Jun Wei Yeo, also known as Dickson Yeo, worked for Chinese intelligence for four or five years, recruiting Americans with access to sensitive information over the internet and commissioning them to write reports, which he then passed on to Beijing.

“The Chinese Government uses an array of duplicity to obtain sensitive information from unsuspecting Americans,” United States Assistant Attorney General John Demers said in a statement. “Yeo was central to one such scheme, using career networking sites and a false consulting firm to lure Americans who might be of interest to the Chinese government. This is yet another example of the Chinese government’s exploitation of the openness of American society.”

His guilty plea comes amid an ongoing crackdown on Chinese operatives in the US.

    On Friday, a Chinese military-linked scientist who had been hiding out in the country’s San Francisco consulate surrendered to US authorities. Her arrest followed the shuttering of the Chinese consulate in Houston, which Washington has linked to espionage operations and Intellectual Property theft.
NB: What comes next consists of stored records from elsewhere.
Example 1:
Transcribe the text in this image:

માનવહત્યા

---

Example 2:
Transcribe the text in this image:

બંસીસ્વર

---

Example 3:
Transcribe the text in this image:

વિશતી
    That move sparked a major backlash from Beijing, which has ordered the closure of the US consulate in Chengdu, which it also accuses of being a hub of spying operations.

    Prosecutors said Yeo targeted information on the US F-35B aircraft.

    Fake consultancy

    According to prosecutors, Yeo was recruited by Chinese intelligence during a trip to Beijing around 2015, when he was studying for a doctorate from the National University of Singapore. He was offered money in exchange for political reports and information, and later asked to sign a contract with China’s military, the People’s Liberation Army (PLA).
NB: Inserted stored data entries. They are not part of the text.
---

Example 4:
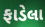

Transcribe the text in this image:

ફાડેલા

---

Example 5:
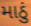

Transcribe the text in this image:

માઠું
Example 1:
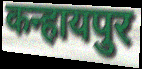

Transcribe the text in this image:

कन्हायपुर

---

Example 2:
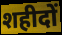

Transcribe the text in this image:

शहीदों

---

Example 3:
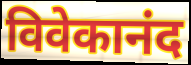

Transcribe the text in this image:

विवेकानंद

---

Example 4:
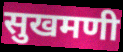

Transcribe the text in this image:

सुखमणी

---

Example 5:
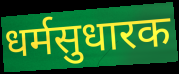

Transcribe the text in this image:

धर्मसुधारक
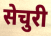
सेचुरी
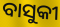
ବାସୁକୀ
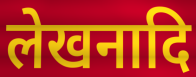
लेखनादि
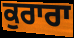
ਕੁਰਾਰਾ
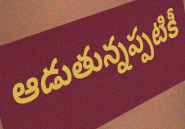
ఆడుతున్నప్పటికీ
    While he did not sign the contract, Yeo continued to work with Chinese intelligence operatives, who increasingly requested he focus on obtaining “non-public information” from the US, related to issues such as artificial intelligence and the ongoing US-China trade war.

    Yeo met with his intelligence handlers dozens of times, and when he traveled to China for these meetings he was regularly taken out of the customs lines and brought into a separate office for admission into the country, which he told prosecutors was intended to “conceal his identity when he traveled into China.”

    As he increasingly targeted the US, Yeo set up a fake consultancy website and began soliciting resumes, receiving hundreds, including many from US military and government personnel with security clearances, which he would pass on to his Chinese handlers.

    One person he recruited in this way was a civilian working for the US Air Force on the F-35B military aircraft program, with a high-level security clearance. This person, who has not been identified by prosecutors, was having financial problems, and Yeo commissioned them to write a report for him.

    Yeo moved to the US around January 2019, after which his handlers told him not to communicate with them for fear of interception. When he had to get in touch, Yeo was told to do so from a local coffee shop.

    It’s unclear how and when Yeo was arrested, but he was charged this year with acting as an “illegal agent of a foreign power without first notifying the Attorney General,” and subsequently pleaded guilty.

      He is due to be sentenced in October, and faces up to 10 years in prison.

      “Today’s guilty plea underscores the ways that the Chinese government continues to target Americans with access to sensitive government information, including using the Internet and non-Chinese nationals to target Americans who never leave the United States,” Michael R. Sherwin, acting US Attorney for the District of Columbia, said in a statement. “We will continue to prosecute those who use deceptive practices on the Internet and elsewhere to undermine our national security.”